- **Records shown**
= = =
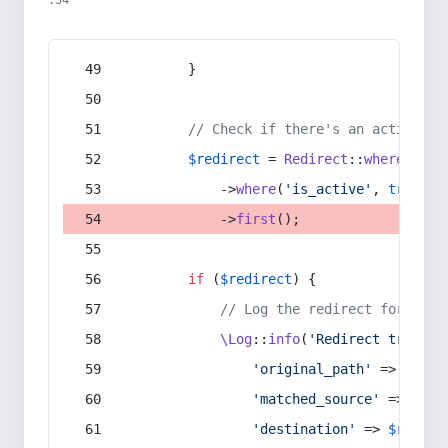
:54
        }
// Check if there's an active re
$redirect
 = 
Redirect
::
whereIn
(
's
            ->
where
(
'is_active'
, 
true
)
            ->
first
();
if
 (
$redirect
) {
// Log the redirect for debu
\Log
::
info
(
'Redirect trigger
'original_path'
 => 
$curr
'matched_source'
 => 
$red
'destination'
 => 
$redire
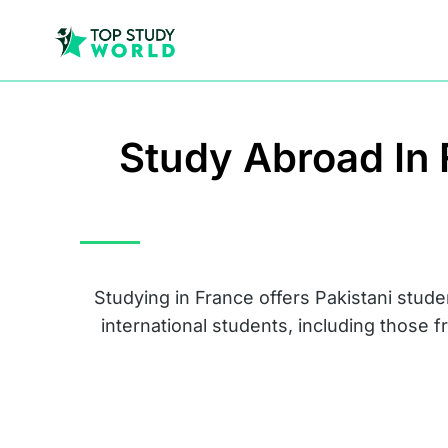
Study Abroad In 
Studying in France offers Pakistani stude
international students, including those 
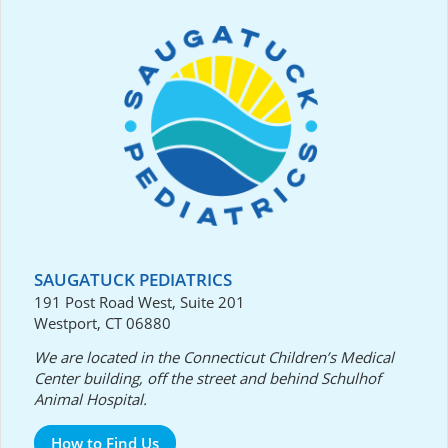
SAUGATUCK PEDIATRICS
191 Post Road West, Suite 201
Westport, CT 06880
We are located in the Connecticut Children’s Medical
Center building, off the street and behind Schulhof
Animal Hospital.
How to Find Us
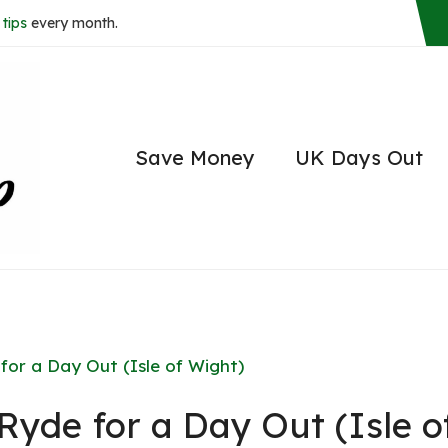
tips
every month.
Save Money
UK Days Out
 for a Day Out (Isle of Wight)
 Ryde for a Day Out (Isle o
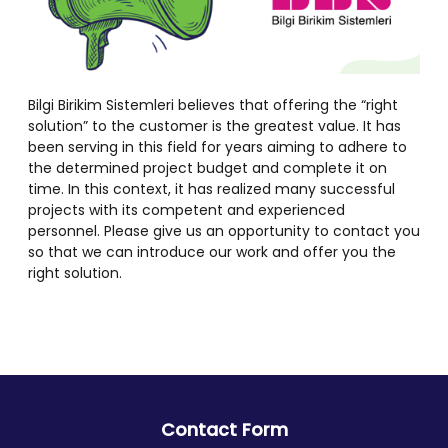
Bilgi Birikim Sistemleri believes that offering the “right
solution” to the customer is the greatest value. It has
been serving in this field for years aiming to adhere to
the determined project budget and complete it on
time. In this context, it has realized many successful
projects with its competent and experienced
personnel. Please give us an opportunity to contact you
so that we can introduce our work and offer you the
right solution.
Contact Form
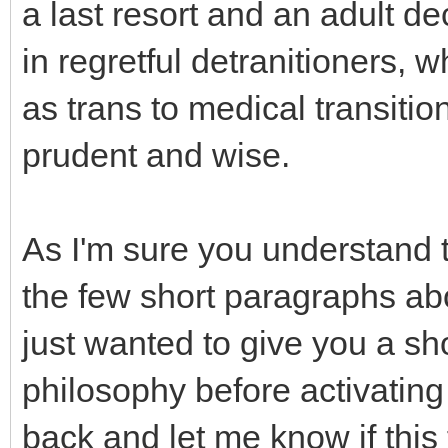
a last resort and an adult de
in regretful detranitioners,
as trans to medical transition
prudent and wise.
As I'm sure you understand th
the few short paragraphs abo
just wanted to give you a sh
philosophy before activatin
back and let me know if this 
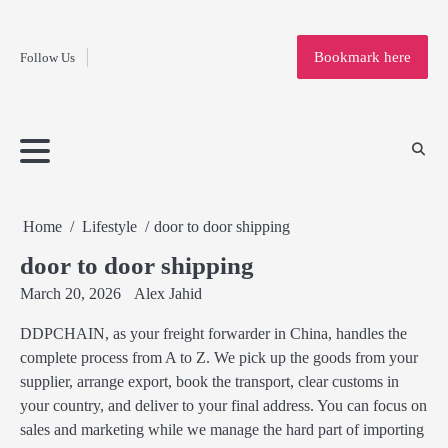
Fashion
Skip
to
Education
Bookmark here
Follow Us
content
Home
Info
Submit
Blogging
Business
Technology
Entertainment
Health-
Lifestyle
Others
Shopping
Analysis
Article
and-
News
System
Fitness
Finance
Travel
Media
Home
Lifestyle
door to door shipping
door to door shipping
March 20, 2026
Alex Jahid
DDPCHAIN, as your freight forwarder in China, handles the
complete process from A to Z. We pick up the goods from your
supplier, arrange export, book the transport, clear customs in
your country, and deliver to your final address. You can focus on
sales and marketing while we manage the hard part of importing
= = =
- **Exercise prompt**
All lines above with the word "give" need to be reported.

- **Result**
personnel. Please give us an opportunity to contact you
just wanted to give you a sh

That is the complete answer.